For years, I used to make very plain, sweet crêpes stuffed simply with apple pie filling (straight from a can) and topped with fresh sour cream. No biggie to make, but a real family favorite!
Then, several years ago, I came across a magnificent recipe on the Williams-Sonoma website for chocolate crêpes...and suddenly those became our favorite. (For the recipe, click here.)
Never one to stop exploring, I stumbled across yet another fabulous recipe about a month ago, this time for strawberry crêpes. And I gotta say, these have suddenly become our all-time favorite!
So get out your skillet (or better yet, that fancy-dancy crêpe pan you once bought but never used), and start flipping!
Adapted from FamilyFun
Makes 10 crêpes
For the strawberry filling:
1 lb. fresh or frozen strawberries, quartered, plus more for garnish if desired
1/4 c. sugar
1 T. cornstarch
1 T. lemon juice
For the crêpes:
1 1/4 c. milk
1 c. flour
1 T. sugar
1/4 t. salt
4 T. butter, melted and cooled
Powdered sugar for garnish
1. In a medium saucepan, stir the strawberries and sugar together. Let the mixture stand until the fruit's juices release, about 30 minutes. If you're using frozen strawberries, heat them with the sugar over medium heat until they're defrosted, about 2 minutes.
2. In a small bowl, whisk together the cornstarch and lemon juice. Combine them with the strawberry mixture. Simmer the sauce on medium-low until it thickens, about 10 minutes, then set it aside.
3. Place the milk, eggs, flour, sugar, and salt, plus 3 tablespoons of the butter, in a blender and process until smooth, scraping the sides as needed, about 1 minute.
4. Heat the oven to 175 degrees and warm a 10-inch nonstick skillet over medium heat. Brush the skillet with some of the remaining butter, then form a crêpe in the pan. Cook the crêpe until the edges pull away from the skillet and the bottom is golden brown, about 2 minutes. Flip the crêpe with a rubber spatula and continue cooking until the crêpe is lightly browned on the opposite side, about 1 minute more. Transfer the crêpe to a baking sheet and place it in the oven to keep warm. Repeat with the remaining batter.

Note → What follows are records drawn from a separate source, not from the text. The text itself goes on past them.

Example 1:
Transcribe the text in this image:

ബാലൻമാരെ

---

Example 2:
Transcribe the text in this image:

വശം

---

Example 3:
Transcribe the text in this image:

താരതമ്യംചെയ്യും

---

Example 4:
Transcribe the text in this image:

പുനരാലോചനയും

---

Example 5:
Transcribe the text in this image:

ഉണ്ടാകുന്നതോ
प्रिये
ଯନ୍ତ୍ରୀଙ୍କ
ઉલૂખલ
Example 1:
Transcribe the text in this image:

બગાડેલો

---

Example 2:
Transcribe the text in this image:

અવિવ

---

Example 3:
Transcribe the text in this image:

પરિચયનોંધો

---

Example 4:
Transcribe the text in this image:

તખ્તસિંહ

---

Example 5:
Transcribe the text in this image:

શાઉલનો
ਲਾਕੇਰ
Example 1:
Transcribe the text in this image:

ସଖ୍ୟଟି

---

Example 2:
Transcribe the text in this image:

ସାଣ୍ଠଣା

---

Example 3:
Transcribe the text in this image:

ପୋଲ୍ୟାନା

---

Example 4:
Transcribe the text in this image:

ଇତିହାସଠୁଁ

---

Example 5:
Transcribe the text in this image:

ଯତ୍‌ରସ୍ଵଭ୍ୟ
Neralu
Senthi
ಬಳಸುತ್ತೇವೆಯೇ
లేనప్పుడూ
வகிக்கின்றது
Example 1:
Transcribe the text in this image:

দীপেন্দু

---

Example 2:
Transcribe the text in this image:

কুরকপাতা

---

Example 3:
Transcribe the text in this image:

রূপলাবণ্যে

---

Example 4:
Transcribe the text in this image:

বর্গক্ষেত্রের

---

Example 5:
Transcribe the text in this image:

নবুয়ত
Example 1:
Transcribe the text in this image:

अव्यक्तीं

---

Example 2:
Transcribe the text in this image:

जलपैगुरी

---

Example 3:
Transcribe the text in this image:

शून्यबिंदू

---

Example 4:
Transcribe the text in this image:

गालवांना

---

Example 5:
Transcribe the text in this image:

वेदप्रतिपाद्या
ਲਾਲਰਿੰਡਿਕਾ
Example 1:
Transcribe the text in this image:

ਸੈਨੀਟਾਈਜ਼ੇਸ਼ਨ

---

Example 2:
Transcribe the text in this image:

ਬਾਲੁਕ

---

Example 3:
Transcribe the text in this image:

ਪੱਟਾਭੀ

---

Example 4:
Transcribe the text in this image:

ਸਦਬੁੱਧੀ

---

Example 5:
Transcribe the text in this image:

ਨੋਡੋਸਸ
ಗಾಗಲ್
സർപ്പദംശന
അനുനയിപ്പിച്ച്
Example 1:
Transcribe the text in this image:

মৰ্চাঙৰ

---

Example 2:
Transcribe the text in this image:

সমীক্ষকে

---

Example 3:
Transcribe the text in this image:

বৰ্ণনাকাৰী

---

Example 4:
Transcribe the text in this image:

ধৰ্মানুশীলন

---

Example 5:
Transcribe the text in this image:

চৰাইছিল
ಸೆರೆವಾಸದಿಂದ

5. To assemble the crêpes, warm the strawberry filling over low heat, if desired. Add 2 tablespoons of the filling to the center of each crêpe and roll it up. Scatter strawberries over it, then dust it with powdered sugar, if desired.
AND NOW, FOR A BONUS!
TRY THIS SAVORY VERSION:
1. Heat 4 tablespoons of butter in a large saucepan over medium heat.
2. Add 3 cups of diced onions (about 2 large) to the pan, season with 1/2 teaspoon salt, and cook until the onions are soft, about 5 minutes.
3. Add 2 teaspoons of sugar and a pinch of pepper; continue cooking until the onions have browned, about 10 minutes more.
4. Fill each crêpe with 1 tablespoon of the filling, along with 2 tablespoons of grated Gruyère or Fontina cheese.